Method	BG	CZ	DE	EN	ES	FI	FR	NL	PL	SL
CCC (2019 competition winner)	9	6	24	11	11	8	5	12	17	14
Experiment 1 reproduced with DVC	-5	-45	25	-16	-6	12	-13	-9	-15	-37
Baseline 2 (hidden size 768)	-4	-48	28	-20	-7	18	-13	-7	-15	-47
byt5-small experiment 1	10	-21	52	-9	1	34	2	-0	5	-24
byt5-small experiment 2	13	-15	59	-7	3	37	1	6	11	-19
byt5-small experiment 3	16	-4	60	-7	10	42	-2	15	19	11
byt5-small experiment 4	14	-2	65	-4	11	43	7	17	21	1

Error Correction Experiment Notes

Correction experiment 1 reproduced with DVC (2023-07-29)

ocrpostcorrection-notebooks commit: dc2af99
Detection model from experiment 9099e78
Dataset
- Split seed: 8232
- Validation set: 10.0%
- Max token length: 22
Model: SimpleCorrectionSeq2seq
Decoder: GreedySearchDecoder
Loss
- Train: 8.595188051536567
- Val: 9.212168355464936
- Test: 9.366749288250466

Trained on Google Colab T4 High RAM.

Correction experiment baseline 2 (2023-08-05)

ocrpostcorrection-notebooks commit: 45fa416
Detection model from experiment 9099e78
Dataset
- Split seed: 8232
- Validation set: 10.0%
- Max token length: 22
Model: SimpleCorrectionSeq2seq
Decoder: GreedySearchDecoder
Loss (Updated run from commit 765a7df)
- Train: 7.310251626014709
- Val: 7.631718857658534
- Test: 8.613492756178495 (Updated run from commit 3955d38)

Set hidden size to 768 to create baseline for an experiment with BERT hidden vectors as additional input.

Trained on Google Colab T4 High RAM.

Results in table have been recalculated after the problem with nan and -inf for two French texts had been fixed.

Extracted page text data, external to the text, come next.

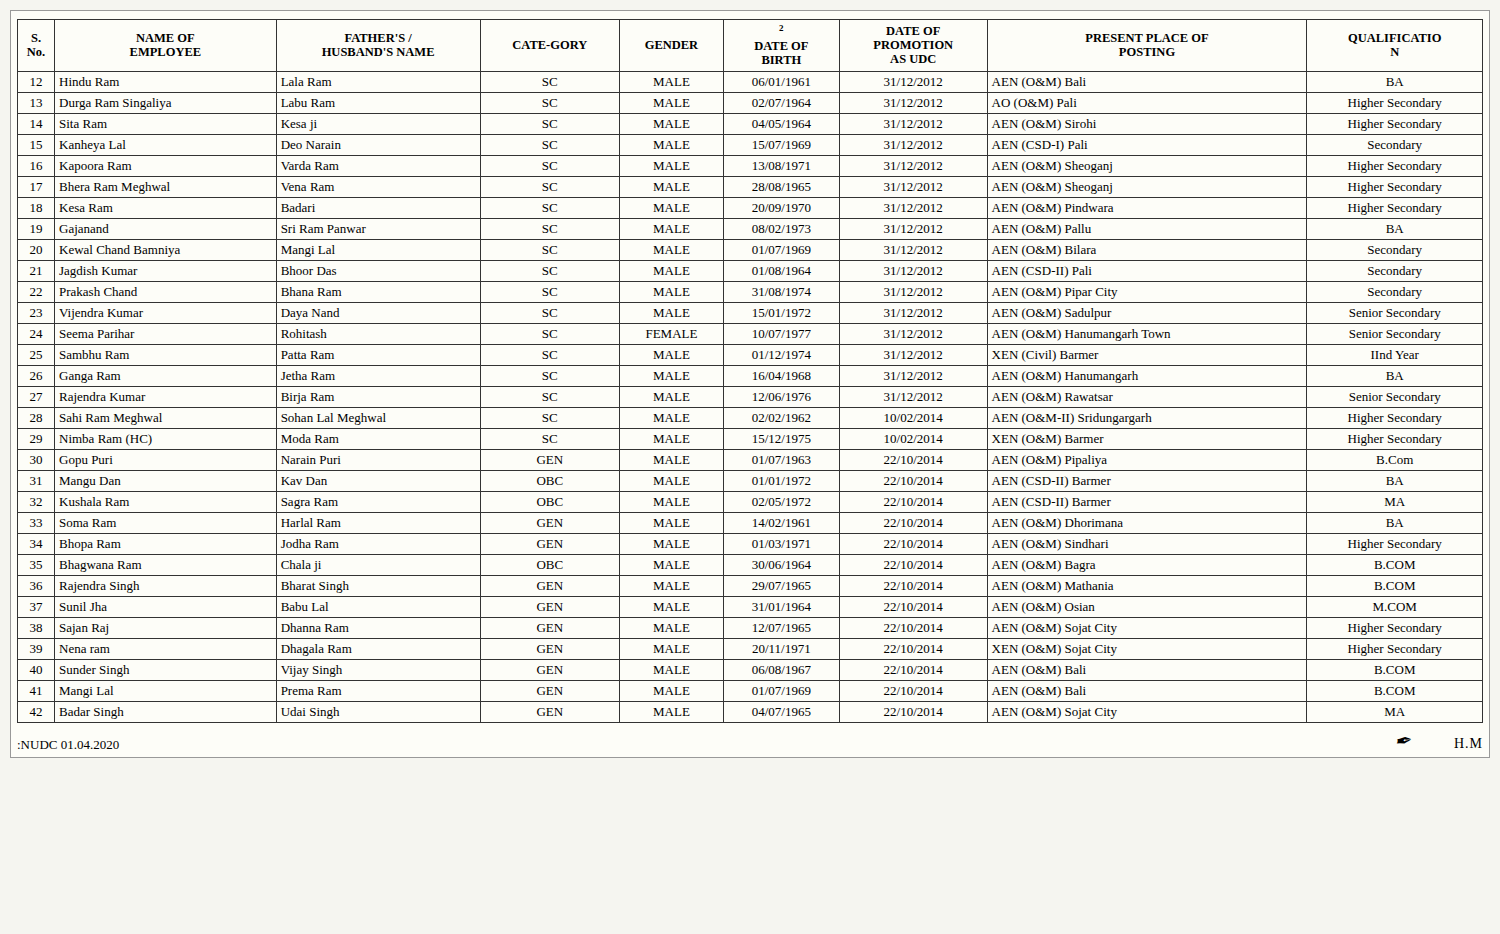| S. No. | NAME OF EMPLOYEE | FATHER'S / HUSBAND'S NAME | CATE-GORY | GENDER | 2 DATE OF BIRTH | DATE OF PROMOTION AS UDC | PRESENT PLACE OF POSTING | QUALIFICATIO N |
| --- | --- | --- | --- | --- | --- | --- | --- | --- |
| 12 | Hindu Ram | Lala Ram | SC | MALE | 06/01/1961 | 31/12/2012 | AEN (O&M) Bali | BA |
| 13 | Durga Ram Singaliya | Labu Ram | SC | MALE | 02/07/1964 | 31/12/2012 | AO (O&M) Pali | Higher Secondary |
| 14 | Sita Ram | Kesa ji | SC | MALE | 04/05/1964 | 31/12/2012 | AEN (O&M) Sirohi | Higher Secondary |
| 15 | Kanheya Lal | Deo Narain | SC | MALE | 15/07/1969 | 31/12/2012 | AEN (CSD-I) Pali | Secondary |
| 16 | Kapoora Ram | Varda Ram | SC | MALE | 13/08/1971 | 31/12/2012 | AEN (O&M) Sheoganj | Higher Secondary |
| 17 | Bhera Ram Meghwal | Vena Ram | SC | MALE | 28/08/1965 | 31/12/2012 | AEN (O&M) Sheoganj | Higher Secondary |
| 18 | Kesa Ram | Badari | SC | MALE | 20/09/1970 | 31/12/2012 | AEN (O&M) Pindwara | Higher Secondary |
| 19 | Gajanand | Sri Ram Panwar | SC | MALE | 08/02/1973 | 31/12/2012 | AEN (O&M) Pallu | BA |
| 20 | Kewal Chand Bamniya | Mangi Lal | SC | MALE | 01/07/1969 | 31/12/2012 | AEN (O&M) Bilara | Secondary |
| 21 | Jagdish Kumar | Bhoor Das | SC | MALE | 01/08/1964 | 31/12/2012 | AEN (CSD-II) Pali | Secondary |
| 22 | Prakash Chand | Bhana Ram | SC | MALE | 31/08/1974 | 31/12/2012 | AEN (O&M) Pipar City | Secondary |
| 23 | Vijendra Kumar | Daya Nand | SC | MALE | 15/01/1972 | 31/12/2012 | AEN (O&M) Sadulpur | Senior Secondary |
| 24 | Seema Parihar | Rohitash | SC | FEMALE | 10/07/1977 | 31/12/2012 | AEN (O&M) Hanumangarh Town | Senior Secondary |
| 25 | Sambhu Ram | Patta Ram | SC | MALE | 01/12/1974 | 31/12/2012 | XEN (Civil) Barmer | IInd Year |
| 26 | Ganga Ram | Jetha Ram | SC | MALE | 16/04/1968 | 31/12/2012 | AEN (O&M) Hanumangarh | BA |
| 27 | Rajendra Kumar | Birja Ram | SC | MALE | 12/06/1976 | 31/12/2012 | AEN (O&M) Rawatsar | Senior Secondary |
| 28 | Sahi Ram Meghwal | Sohan Lal Meghwal | SC | MALE | 02/02/1962 | 10/02/2014 | AEN (O&M-II) Sridungargarh | Higher Secondary |
| 29 | Nimba Ram (HC) | Moda Ram | SC | MALE | 15/12/1975 | 10/02/2014 | XEN (O&M) Barmer | Higher Secondary |
| 30 | Gopu Puri | Narain Puri | GEN | MALE | 01/07/1963 | 22/10/2014 | AEN (O&M) Pipaliya | B.Com |
| 31 | Mangu Dan | Kav Dan | OBC | MALE | 01/01/1972 | 22/10/2014 | AEN (CSD-II) Barmer | BA |
| 32 | Kushala Ram | Sagra Ram | OBC | MALE | 02/05/1972 | 22/10/2014 | AEN (CSD-II) Barmer | MA |
| 33 | Soma Ram | Harlal Ram | GEN | MALE | 14/02/1961 | 22/10/2014 | AEN (O&M) Dhorimana | BA |
| 34 | Bhopa Ram | Jodha Ram | GEN | MALE | 01/03/1971 | 22/10/2014 | AEN (O&M) Sindhari | Higher Secondary |
| 35 | Bhagwana Ram | Chala ji | OBC | MALE | 30/06/1964 | 22/10/2014 | AEN (O&M) Bagra | B.COM |
| 36 | Rajendra Singh | Bharat Singh | GEN | MALE | 29/07/1965 | 22/10/2014 | AEN (O&M) Mathania | B.COM |
| 37 | Sunil Jha | Babu Lal | GEN | MALE | 31/01/1964 | 22/10/2014 | AEN (O&M) Osian | M.COM |
| 38 | Sajan Raj | Dhanna Ram | GEN | MALE | 12/07/1965 | 22/10/2014 | AEN (O&M) Sojat City | Higher Secondary |
| 39 | Nena ram | Dhagala Ram | GEN | MALE | 20/11/1971 | 22/10/2014 | XEN (O&M) Sojat City | Higher Secondary |
| 40 | Sunder Singh | Vijay Singh | GEN | MALE | 06/08/1967 | 22/10/2014 | AEN (O&M) Bali | B.COM |
| 41 | Mangi Lal | Prema Ram | GEN | MALE | 01/07/1969 | 22/10/2014 | AEN (O&M) Bali | B.COM |
| 42 | Badar Singh | Udai Singh | GEN | MALE | 04/07/1965 | 22/10/2014 | AEN (O&M) Sojat City | MA |
:NUDC 01.04.2020
✒ H.M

The results are tracked in DVC in commit 765a7df.

Experiment byt5-small 1 (2024-03-01)

ocrpostcorrection-notebooks commit: b677b6b
Detection model from experiment 9099e78
Dataset
- Split seed: 8232
- Validation set: 10.0%
- Max token length: 22
Model: byt5-small
- Number of epochs: 1
- Optimizer: AdamW (default)
Loss
- Train: 0.6192
- Val: 0.4882390201091766
- Test: 0.5294567942619324

Trained on Google Colab T4.

Experiment byt5-small 2: AdaFactor optimizer (2024-03-08)

ocrpostcorrection-notebooks commit: 7665d86
Detection model from experiment 9099e78
Dataset
- Split seed: 8232
- Validation set: 10.0%
- Max token length: 22
Model: byt5-small
- Number of epochs: 1
- Optimizer: AdaFactor
Loss
- Train: 0.4592
- Val: 0.3836239278316498
- Test: 0.4266203045845032

Trained on Google Colab T4.

Experiment byt5-small 3: language as task prefix (2024-03-17)

ocrpostcorrection-notebooks commit: 855b2cf
Detection model from experiment 9099e78
Dataset
- Split seed: 8232
- Validation set: 10.0%
- Max token length: 22
Model: google/byt5-small
- Number of epochs: 1
- Optimizer: AdaFactor
Loss
- Train: 0.4285
- Val: 0.356132298707962
- Test: 0.3938777148723602

Trained on Google Colab T4.

Experiment byt5-small 4: marked errors in context without task prefix (2024-07-27)

ocrpostcorrection-notebooks commit: 2fb58d4
Detection model from experiment 9099e78
Dataset
- Split seed: 8232
- Validation set: 10.0%
- Max token length: 22
Model: google/byt5-small
- Number of epochs: 1
- Optimizer: Adafactor
Loss
- Train: 0.2885
- Val: 0.2521135210990906
- Test: 0.2787809669971466

Trained on Google Colab A100.

Ocrpostcorrection version used: e2176bb. This is the commit before the filter_len_ocr_mistake_in_context was added, so filtering on input length did not happen. (There was a bug in this function.) It probably worked, because the A100 GPU has much more memory than the V100 that I used for the previous attempt of this experiment.